_Instruction_. Pick every line with "лица" from the material below.

━━━━━━━━━━━━━━━━━━━━━━━━━━━━━━

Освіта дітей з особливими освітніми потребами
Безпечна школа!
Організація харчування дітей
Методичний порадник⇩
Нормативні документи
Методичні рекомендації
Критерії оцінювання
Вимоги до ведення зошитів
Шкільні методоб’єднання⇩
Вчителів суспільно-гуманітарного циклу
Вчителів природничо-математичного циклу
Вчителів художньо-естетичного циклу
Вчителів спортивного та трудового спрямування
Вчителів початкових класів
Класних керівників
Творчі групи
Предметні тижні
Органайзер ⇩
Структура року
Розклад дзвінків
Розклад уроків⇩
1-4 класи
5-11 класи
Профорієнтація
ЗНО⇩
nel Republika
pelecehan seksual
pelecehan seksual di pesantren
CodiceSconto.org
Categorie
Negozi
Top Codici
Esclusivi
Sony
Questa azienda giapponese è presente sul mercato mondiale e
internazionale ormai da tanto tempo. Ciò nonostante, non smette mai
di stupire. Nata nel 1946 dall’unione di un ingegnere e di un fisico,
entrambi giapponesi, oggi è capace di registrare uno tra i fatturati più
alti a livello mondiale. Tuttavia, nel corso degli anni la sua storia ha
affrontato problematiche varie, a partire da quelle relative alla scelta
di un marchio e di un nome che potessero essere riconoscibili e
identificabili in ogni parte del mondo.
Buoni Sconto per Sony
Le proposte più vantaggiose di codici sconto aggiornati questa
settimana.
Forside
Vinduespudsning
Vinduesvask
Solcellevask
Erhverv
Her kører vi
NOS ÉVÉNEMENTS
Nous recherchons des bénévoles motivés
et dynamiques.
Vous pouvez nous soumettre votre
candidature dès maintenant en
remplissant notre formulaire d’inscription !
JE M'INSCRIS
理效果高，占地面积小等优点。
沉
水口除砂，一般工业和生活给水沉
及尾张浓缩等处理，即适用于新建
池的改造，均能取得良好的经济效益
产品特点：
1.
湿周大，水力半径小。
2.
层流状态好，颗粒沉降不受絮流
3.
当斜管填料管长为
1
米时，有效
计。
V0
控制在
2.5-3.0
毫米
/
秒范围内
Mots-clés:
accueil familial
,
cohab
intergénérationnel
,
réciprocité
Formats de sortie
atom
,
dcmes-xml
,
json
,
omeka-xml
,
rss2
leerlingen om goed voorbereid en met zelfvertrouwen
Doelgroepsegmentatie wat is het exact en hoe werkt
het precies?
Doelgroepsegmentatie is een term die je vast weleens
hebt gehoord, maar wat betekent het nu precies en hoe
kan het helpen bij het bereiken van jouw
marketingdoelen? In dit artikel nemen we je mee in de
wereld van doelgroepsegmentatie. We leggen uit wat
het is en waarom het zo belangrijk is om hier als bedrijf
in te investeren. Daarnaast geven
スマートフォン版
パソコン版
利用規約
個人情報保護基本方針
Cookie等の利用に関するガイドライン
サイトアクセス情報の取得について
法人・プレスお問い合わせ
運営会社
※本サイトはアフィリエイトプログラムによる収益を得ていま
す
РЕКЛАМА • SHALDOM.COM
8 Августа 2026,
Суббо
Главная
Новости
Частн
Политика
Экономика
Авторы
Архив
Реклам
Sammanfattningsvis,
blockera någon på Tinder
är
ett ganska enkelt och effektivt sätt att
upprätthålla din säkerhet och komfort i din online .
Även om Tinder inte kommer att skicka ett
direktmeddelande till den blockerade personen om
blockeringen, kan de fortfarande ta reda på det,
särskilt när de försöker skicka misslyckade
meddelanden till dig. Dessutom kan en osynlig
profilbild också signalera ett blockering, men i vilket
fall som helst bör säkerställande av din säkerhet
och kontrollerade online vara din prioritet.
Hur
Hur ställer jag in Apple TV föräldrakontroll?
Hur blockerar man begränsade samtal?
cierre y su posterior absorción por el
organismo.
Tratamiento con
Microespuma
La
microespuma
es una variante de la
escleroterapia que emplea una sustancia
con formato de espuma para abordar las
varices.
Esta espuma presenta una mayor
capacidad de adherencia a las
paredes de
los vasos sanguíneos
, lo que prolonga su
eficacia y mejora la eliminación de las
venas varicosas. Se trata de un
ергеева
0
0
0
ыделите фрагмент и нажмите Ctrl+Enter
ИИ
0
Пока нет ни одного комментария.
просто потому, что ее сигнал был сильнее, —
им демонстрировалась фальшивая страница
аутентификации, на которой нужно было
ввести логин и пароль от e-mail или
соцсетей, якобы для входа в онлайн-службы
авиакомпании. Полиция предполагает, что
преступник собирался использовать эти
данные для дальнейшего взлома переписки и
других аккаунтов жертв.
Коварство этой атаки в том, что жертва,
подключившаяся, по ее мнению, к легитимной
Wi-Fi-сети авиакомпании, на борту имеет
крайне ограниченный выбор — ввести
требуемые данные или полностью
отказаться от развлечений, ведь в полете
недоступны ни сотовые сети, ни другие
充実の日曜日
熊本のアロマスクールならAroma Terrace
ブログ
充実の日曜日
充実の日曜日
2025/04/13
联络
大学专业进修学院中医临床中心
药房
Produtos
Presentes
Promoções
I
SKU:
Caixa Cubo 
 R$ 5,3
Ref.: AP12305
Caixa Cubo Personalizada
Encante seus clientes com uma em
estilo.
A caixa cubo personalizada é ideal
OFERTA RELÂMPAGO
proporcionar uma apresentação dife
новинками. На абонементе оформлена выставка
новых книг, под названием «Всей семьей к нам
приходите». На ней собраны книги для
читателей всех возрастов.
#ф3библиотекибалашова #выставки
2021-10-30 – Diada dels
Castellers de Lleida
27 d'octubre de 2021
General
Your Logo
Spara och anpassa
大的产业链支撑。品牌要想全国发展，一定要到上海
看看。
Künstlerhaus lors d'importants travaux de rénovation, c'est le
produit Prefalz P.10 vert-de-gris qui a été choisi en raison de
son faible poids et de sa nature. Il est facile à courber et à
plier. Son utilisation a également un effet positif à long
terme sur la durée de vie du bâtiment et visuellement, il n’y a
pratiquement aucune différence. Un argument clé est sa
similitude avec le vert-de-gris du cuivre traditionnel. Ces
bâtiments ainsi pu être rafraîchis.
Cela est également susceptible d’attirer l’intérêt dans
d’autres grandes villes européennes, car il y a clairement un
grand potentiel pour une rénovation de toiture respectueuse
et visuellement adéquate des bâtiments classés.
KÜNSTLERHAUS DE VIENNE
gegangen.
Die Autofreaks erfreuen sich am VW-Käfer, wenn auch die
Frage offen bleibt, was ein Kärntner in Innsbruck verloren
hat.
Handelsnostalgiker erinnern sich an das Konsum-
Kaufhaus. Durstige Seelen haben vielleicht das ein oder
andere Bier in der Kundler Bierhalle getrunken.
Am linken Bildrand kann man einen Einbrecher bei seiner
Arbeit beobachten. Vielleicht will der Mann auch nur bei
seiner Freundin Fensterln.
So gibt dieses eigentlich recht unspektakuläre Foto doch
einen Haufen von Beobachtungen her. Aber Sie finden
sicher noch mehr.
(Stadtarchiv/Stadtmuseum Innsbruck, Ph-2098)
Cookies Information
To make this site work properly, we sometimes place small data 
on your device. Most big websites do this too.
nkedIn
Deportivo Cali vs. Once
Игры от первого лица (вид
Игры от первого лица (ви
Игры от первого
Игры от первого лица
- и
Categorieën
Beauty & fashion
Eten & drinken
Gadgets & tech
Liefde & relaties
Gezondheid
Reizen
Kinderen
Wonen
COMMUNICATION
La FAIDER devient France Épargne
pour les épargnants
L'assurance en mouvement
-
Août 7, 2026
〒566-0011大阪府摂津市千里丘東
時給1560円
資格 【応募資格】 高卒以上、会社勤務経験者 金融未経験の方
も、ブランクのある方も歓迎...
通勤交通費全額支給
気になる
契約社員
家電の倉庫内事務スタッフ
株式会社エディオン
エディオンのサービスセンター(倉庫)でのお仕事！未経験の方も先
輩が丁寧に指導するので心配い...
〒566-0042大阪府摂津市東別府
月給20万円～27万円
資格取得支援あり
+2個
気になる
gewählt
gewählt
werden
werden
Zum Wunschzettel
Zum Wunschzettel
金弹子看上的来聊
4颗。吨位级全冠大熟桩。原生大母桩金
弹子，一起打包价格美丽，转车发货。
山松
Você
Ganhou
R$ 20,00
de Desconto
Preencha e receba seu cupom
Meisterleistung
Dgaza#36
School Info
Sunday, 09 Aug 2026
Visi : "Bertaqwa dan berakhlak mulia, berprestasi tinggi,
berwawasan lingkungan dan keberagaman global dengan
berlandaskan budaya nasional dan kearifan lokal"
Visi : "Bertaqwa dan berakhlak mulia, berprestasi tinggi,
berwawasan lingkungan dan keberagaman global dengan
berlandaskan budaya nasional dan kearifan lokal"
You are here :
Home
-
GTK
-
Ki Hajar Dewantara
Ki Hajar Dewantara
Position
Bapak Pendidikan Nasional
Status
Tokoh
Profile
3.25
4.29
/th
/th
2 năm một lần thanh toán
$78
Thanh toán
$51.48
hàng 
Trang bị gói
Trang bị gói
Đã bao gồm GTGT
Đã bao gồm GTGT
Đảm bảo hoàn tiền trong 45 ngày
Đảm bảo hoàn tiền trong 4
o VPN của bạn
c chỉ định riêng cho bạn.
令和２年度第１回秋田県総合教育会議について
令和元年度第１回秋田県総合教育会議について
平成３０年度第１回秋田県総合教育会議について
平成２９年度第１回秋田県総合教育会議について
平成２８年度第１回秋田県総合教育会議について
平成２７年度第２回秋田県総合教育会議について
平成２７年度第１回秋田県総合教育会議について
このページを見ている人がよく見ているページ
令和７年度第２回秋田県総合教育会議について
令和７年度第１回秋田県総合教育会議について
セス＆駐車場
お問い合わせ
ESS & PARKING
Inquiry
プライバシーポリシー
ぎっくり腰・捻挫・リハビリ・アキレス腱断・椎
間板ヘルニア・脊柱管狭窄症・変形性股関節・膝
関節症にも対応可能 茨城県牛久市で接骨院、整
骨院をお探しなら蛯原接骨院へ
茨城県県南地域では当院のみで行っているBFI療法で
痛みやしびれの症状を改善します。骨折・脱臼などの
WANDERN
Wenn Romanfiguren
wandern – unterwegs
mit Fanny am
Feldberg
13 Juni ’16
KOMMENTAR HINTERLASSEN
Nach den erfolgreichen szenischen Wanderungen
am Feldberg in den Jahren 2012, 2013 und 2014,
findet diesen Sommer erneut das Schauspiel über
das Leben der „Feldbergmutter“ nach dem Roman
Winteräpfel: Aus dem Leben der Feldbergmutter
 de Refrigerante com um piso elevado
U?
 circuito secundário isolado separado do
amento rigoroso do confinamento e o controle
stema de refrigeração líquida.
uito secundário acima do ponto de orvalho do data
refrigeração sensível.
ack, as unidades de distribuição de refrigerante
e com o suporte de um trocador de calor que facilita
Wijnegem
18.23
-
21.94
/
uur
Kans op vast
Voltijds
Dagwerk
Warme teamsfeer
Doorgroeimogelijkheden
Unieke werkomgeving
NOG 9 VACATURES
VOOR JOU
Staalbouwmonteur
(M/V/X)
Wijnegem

━━━━━━━━━━━━━━━━━━━━━━━━━━━━━━

_The answer_.
Игры от первого лица (вид
Игры от первого лица (ви
Игры от первого лица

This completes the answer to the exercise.